Out of distribution (OOD) robustness in autonomous driving is often reduced to a single number, hiding what breaks a policy. We decompose environments along five axes: scene (rural/urban), season, weather, time (day/night), and agent mix; and measure performance under controlled k-factor perturbations (k ∈ \0,1,2,3\).
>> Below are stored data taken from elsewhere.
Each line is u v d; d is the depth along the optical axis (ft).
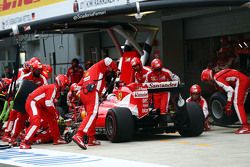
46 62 157.79
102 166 57.36
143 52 108.99
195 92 87.81
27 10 120.26
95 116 74.18
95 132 83.46
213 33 120.98
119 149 71.31
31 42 165.37
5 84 94.99
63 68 156.66
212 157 60.95
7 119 89.61
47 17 112.68
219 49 119.85
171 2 82.74
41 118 79.20
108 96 84.58
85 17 94.68
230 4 81.25
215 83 87.56
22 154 70.74
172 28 127.85
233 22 115.85
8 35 111.96
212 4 81.00
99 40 150.00
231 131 88.43
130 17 109.91
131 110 78.64
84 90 73.92
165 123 81.61
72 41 155.22
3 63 172.65
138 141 79.61
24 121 81.66
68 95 95.45
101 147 74.33
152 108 80.18
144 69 81.15
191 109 80.94
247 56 114.21
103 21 110.11
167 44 127.34
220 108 88.02
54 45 148.66
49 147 77.92
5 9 130.31
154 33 110.01
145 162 59.11
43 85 77.61
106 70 74.18
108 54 148.25
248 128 83.92
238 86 82.74
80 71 122.21
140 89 77.92
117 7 88.28
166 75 80.38
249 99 115.24
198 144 72.95
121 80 91.81
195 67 125.80
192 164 56.49
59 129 84.33
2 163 62.85
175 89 78.54
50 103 76.48
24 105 80.02
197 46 125.80
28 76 80.74
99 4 95.86
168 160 59.93
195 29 124.98
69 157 65.77
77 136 73.10
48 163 61.16
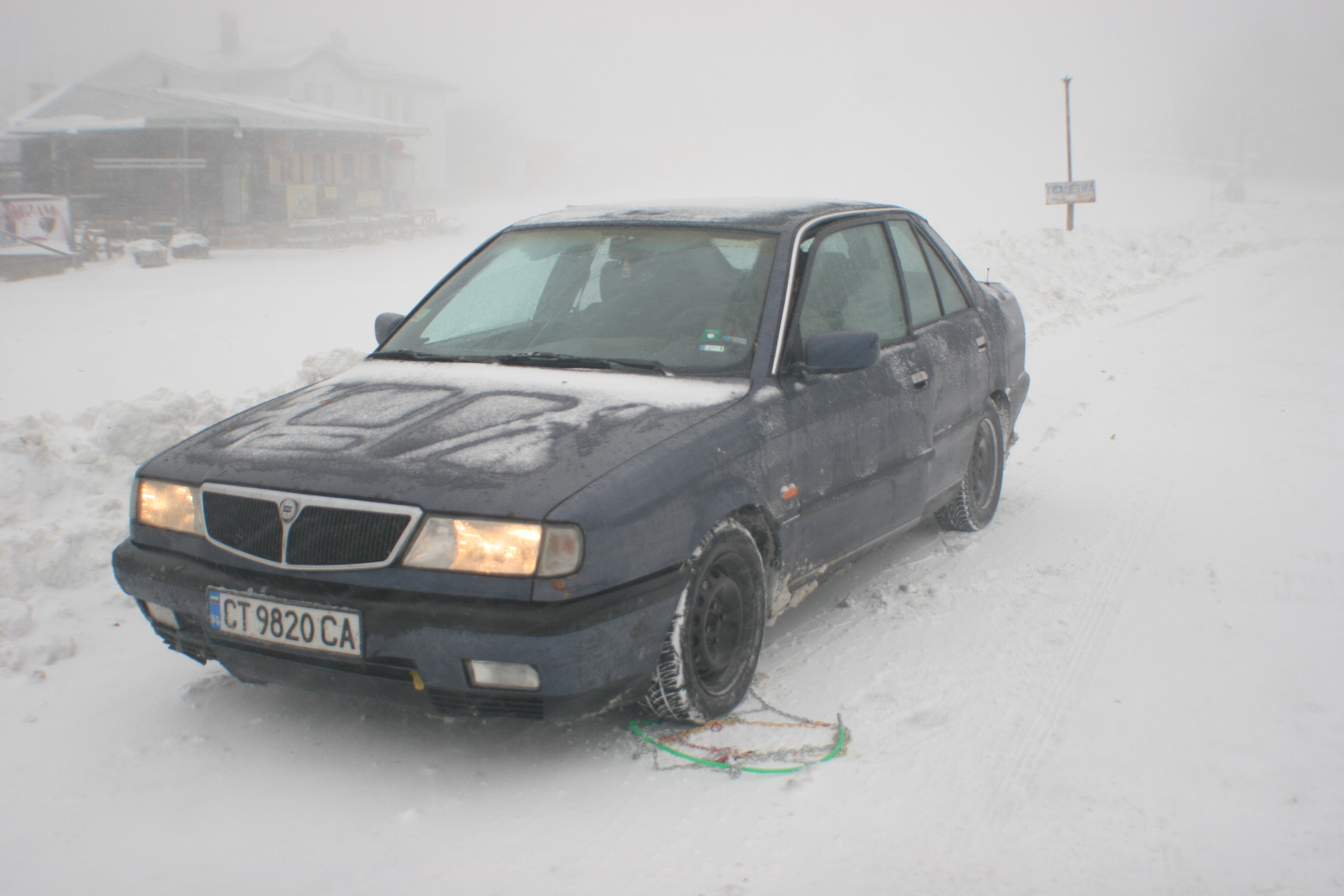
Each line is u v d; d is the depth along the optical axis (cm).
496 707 286
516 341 383
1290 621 425
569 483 287
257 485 298
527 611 273
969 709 350
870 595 455
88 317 1591
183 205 3216
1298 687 366
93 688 361
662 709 319
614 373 354
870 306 429
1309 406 831
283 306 1748
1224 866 265
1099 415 822
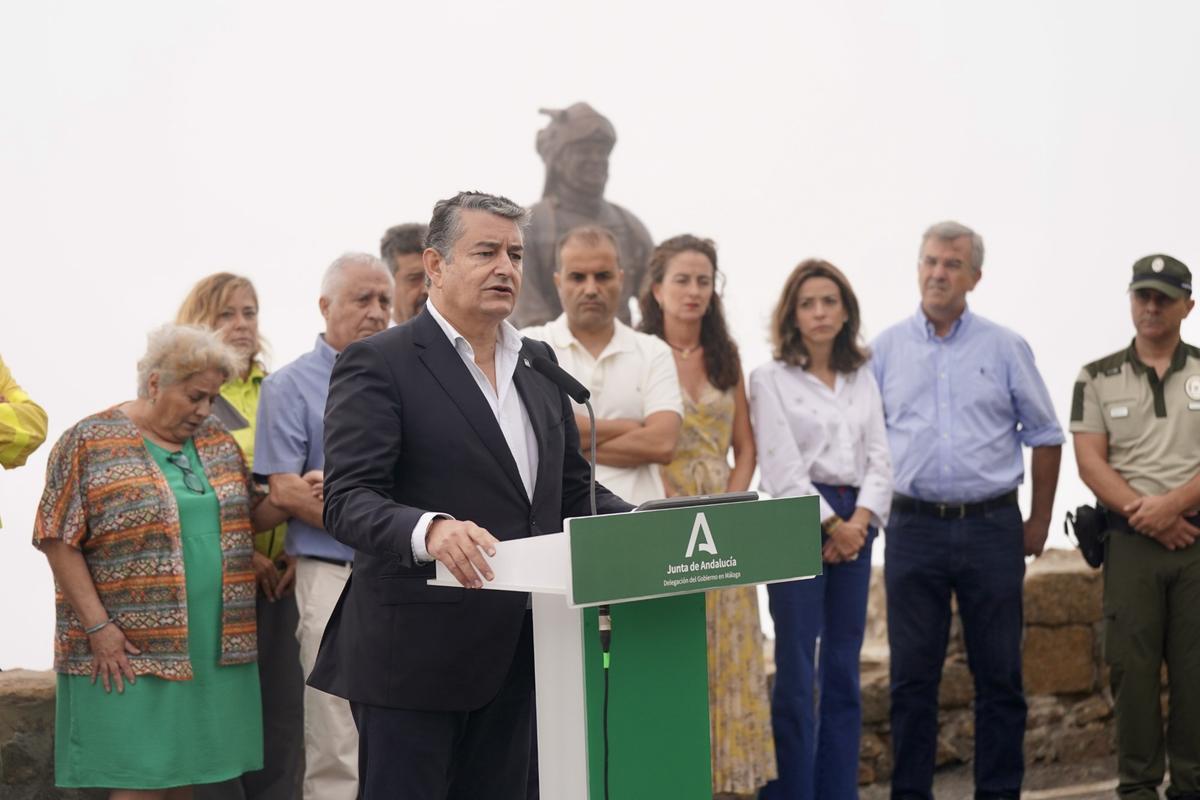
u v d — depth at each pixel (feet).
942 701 18.71
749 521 8.29
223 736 12.09
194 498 12.20
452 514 9.20
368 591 9.27
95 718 11.62
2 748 13.17
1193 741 16.06
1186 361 16.40
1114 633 16.31
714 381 15.48
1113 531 16.47
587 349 14.66
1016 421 16.81
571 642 8.55
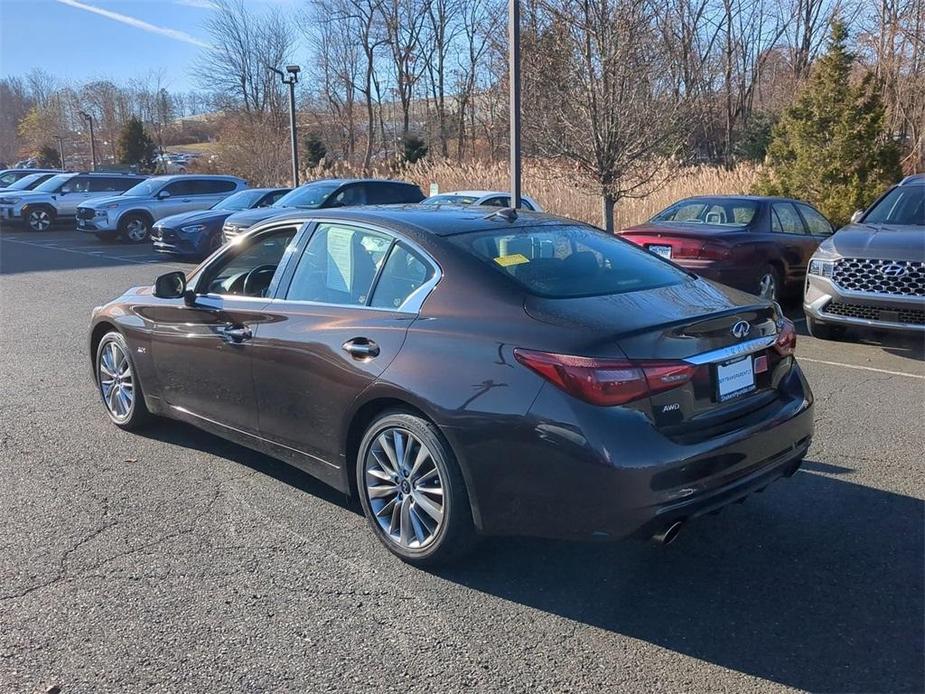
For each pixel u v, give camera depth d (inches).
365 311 160.2
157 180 868.0
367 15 1813.5
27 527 167.8
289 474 197.0
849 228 343.9
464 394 138.0
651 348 131.0
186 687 116.3
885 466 197.9
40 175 1109.1
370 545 160.2
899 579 145.1
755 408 146.7
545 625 132.0
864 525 166.7
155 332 207.9
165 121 2536.9
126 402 227.3
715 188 745.0
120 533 165.0
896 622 131.6
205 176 891.4
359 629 130.9
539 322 136.5
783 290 393.7
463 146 1765.5
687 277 170.1
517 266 152.6
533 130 490.9
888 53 815.7
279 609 136.7
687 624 131.7
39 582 145.3
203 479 193.6
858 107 639.1
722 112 1653.5
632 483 125.6
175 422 237.0
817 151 648.4
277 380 173.0
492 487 136.3
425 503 147.8
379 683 117.1
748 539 161.0
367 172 1323.8
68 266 642.8
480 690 115.4
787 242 390.9
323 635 129.2
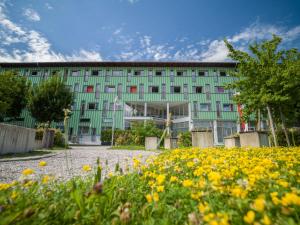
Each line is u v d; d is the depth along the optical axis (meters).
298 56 9.81
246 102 9.93
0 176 3.78
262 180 1.68
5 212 1.07
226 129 30.70
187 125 31.34
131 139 20.55
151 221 1.14
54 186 1.87
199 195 1.38
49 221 1.11
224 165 2.48
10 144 8.33
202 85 32.66
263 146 7.56
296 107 9.88
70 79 32.34
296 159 3.09
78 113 30.62
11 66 33.22
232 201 1.23
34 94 24.47
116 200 1.44
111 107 31.22
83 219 1.13
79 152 10.44
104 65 33.03
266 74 8.96
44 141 12.95
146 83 32.72
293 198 1.04
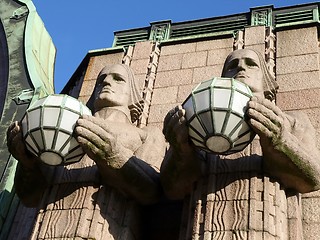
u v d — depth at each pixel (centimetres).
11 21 1537
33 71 1380
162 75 1145
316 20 1130
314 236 781
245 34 1152
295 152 709
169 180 800
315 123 927
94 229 761
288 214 745
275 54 1084
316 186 739
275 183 739
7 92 1355
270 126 680
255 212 700
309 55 1053
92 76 1194
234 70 848
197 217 724
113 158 776
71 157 745
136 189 816
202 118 666
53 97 740
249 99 683
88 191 797
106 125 765
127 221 812
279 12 1205
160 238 860
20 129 763
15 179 852
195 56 1159
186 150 729
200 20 1261
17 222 1086
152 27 1280
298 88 999
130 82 948
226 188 734
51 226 770
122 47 1232
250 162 753
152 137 922
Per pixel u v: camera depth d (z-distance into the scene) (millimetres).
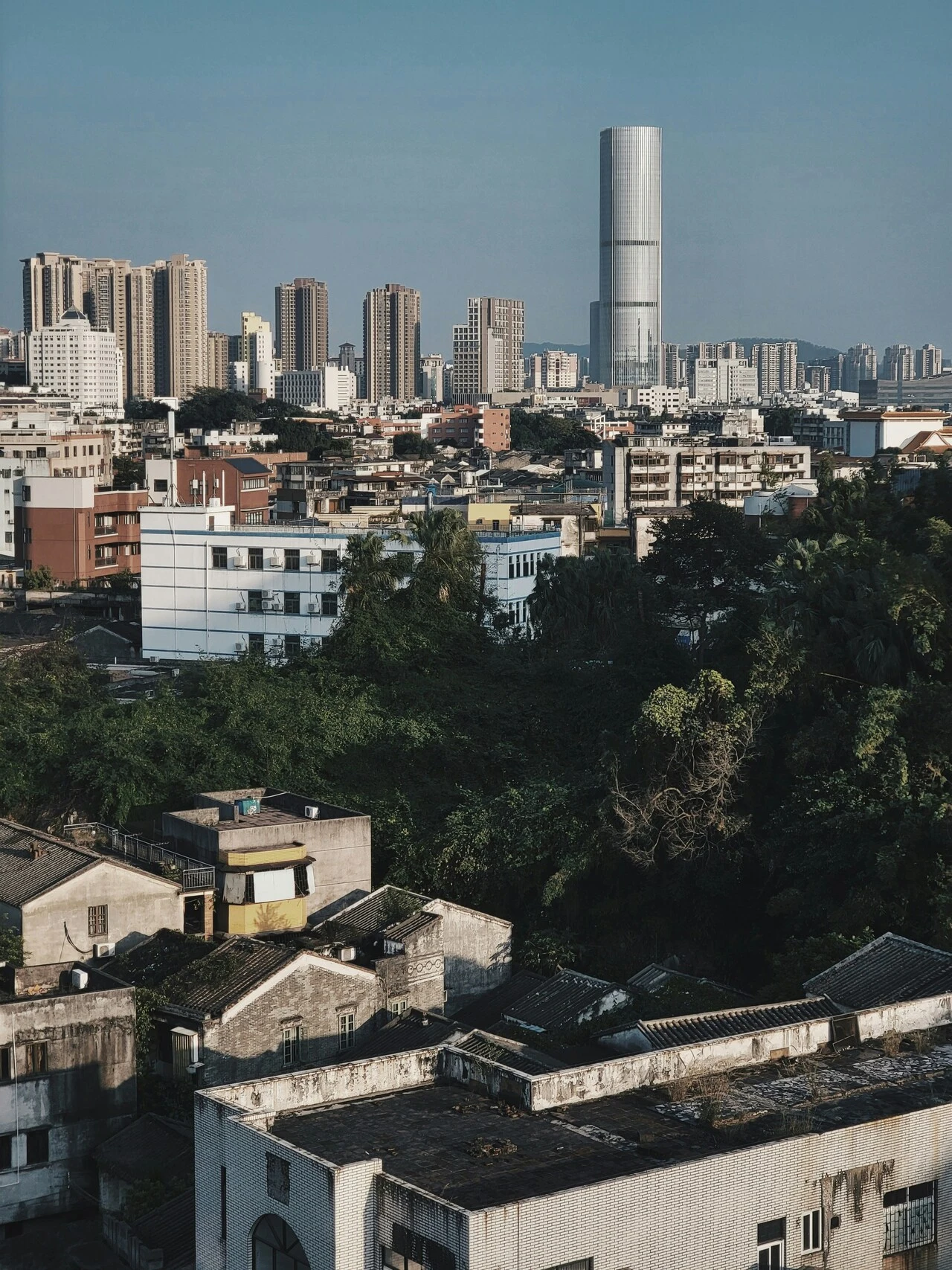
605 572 107438
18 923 59750
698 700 73938
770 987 58875
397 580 105000
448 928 65812
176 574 133250
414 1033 57688
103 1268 48188
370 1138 37250
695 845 71625
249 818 69438
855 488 110688
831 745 69875
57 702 97250
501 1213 32219
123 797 75375
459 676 96312
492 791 83812
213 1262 37688
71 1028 52406
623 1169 35375
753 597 102062
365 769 83750
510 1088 39500
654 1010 58312
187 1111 54531
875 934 62406
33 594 163875
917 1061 42250
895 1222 37281
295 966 57375
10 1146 51594
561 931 71375
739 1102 39219
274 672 97125
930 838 63625
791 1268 35781
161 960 60125
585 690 92188
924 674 72562
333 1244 33688
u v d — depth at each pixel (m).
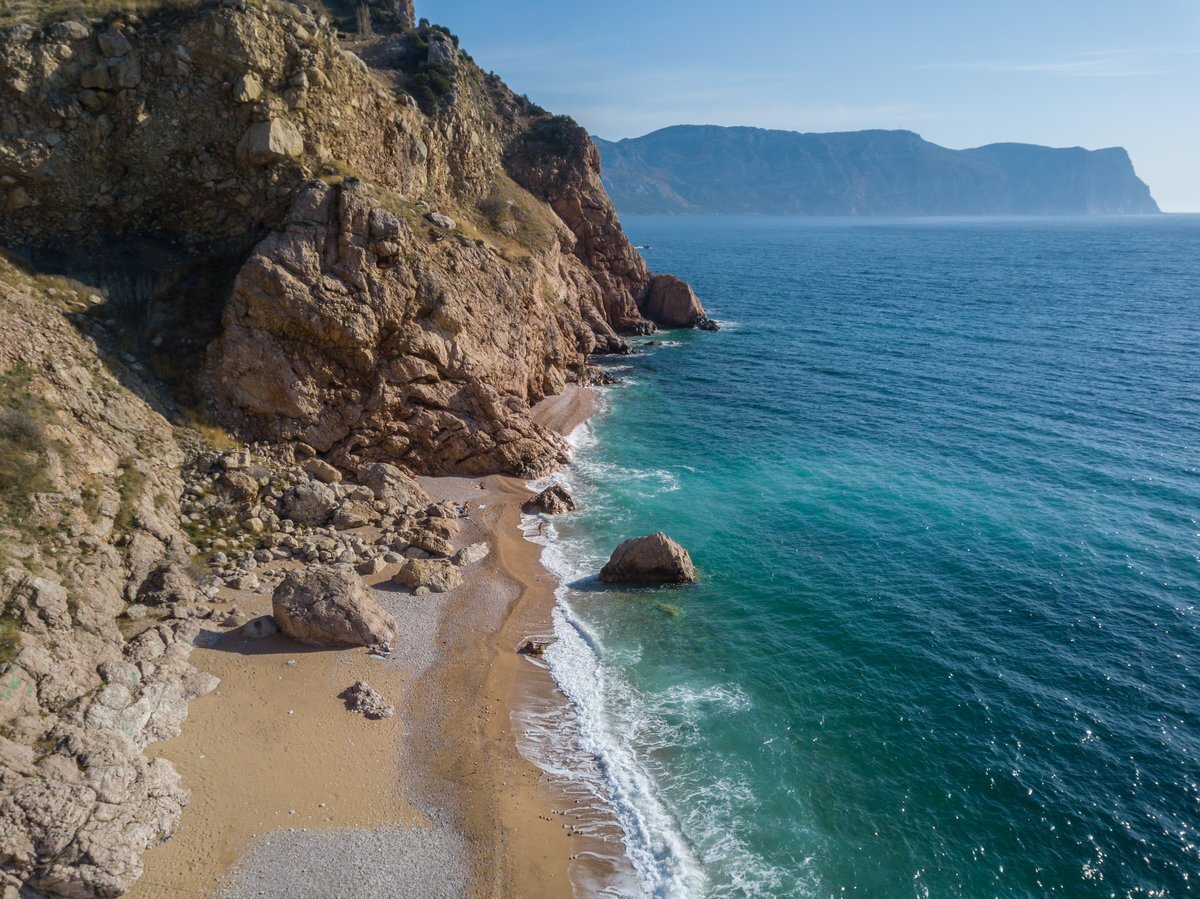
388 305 46.06
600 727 28.11
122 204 45.22
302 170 46.59
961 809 24.44
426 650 31.84
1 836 18.69
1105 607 35.50
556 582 38.16
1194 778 25.55
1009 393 69.31
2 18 42.25
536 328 66.06
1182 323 101.06
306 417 44.38
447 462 49.75
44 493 29.97
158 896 20.06
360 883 21.17
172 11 45.81
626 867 22.45
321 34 50.81
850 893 21.53
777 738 27.52
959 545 41.53
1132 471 50.69
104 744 22.11
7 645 23.83
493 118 96.81
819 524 44.38
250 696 27.72
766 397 70.25
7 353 34.81
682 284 103.62
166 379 42.53
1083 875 22.12
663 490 49.44
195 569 33.69
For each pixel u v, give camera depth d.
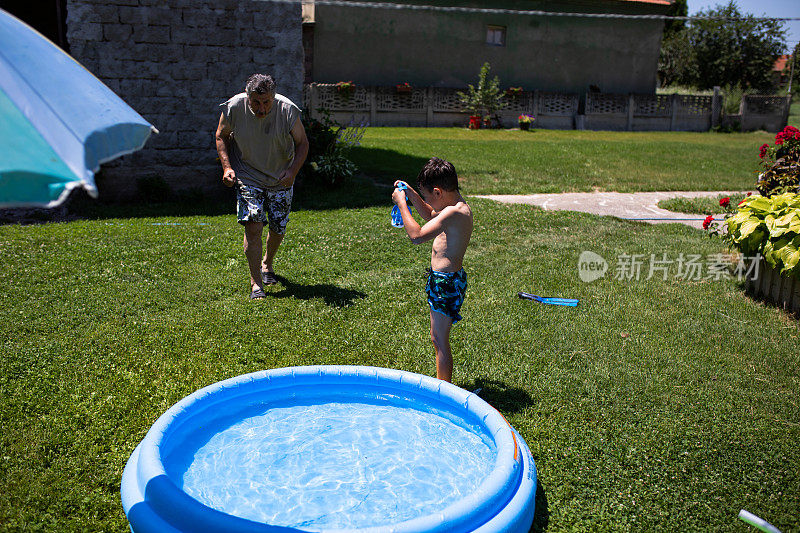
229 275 6.38
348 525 2.95
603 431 3.85
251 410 4.03
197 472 3.34
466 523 2.65
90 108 1.99
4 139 1.68
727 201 7.50
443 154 15.07
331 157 10.84
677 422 3.98
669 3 24.16
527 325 5.45
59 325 5.07
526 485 3.03
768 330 5.53
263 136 5.46
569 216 9.48
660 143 19.27
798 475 3.49
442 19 21.98
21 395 4.02
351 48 21.39
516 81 23.34
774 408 4.19
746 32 32.06
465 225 3.89
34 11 13.44
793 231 5.82
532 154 15.59
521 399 4.21
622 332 5.38
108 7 9.34
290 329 5.17
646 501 3.25
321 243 7.66
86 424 3.76
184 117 10.03
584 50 23.84
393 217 4.36
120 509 3.09
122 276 6.23
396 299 5.94
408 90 21.53
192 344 4.84
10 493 3.14
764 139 22.78
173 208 9.59
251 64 10.17
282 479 3.31
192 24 9.73
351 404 4.16
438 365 4.13
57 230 7.77
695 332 5.42
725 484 3.40
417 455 3.55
Using closed loop control in VISTA, we benchmark FC, CNN, and ViT policies, train compact ViT heads on frozen foundation-model (FM) features, and vary ID support in scale, diversity, and temporal context. (1) ViT policies are markedly more OOD-robust than comparably sized CNN/FC, and FM features yield state-of-the-art success at a latency cost. (2) Naive temporal inputs (multi-frame) do not beat the best single-frame baseline. (3) The largest single factor drops are rural → urban and day → night ( 31\% each); actor swaps 10\%, moderate rain 7\%; season shifts can be drastic, and combining a time flip with other changes further degrades performance. (4) FM-feature policies stay above 85\% under three simultaneous changes; non-FM single-frame policies take a large first-shift hit, and all no-FM models fall below 50\% by three changes. (5) Interactions are non-additive: some pairings partially offset, whereas season-time combinations are especially harmful. (6) Training on winter/snow is most robust to single-factor shifts, while a rural+summer baseline gives the best overall OOD performance. (7) Scaling traces/views improves robustness (+11.8 points from 5 to 14 traces), yet targeted exposure to hard conditions can substitute for scale. (8) Using multiple ID environments broadens coverage and strengthens weak cases (urban OOD 60.6\% → 70.1\%) with a small ID drop; single-ID preserves peak performance but in a narrow domain. These results yield actionable design rules for OOD-robust driving policies.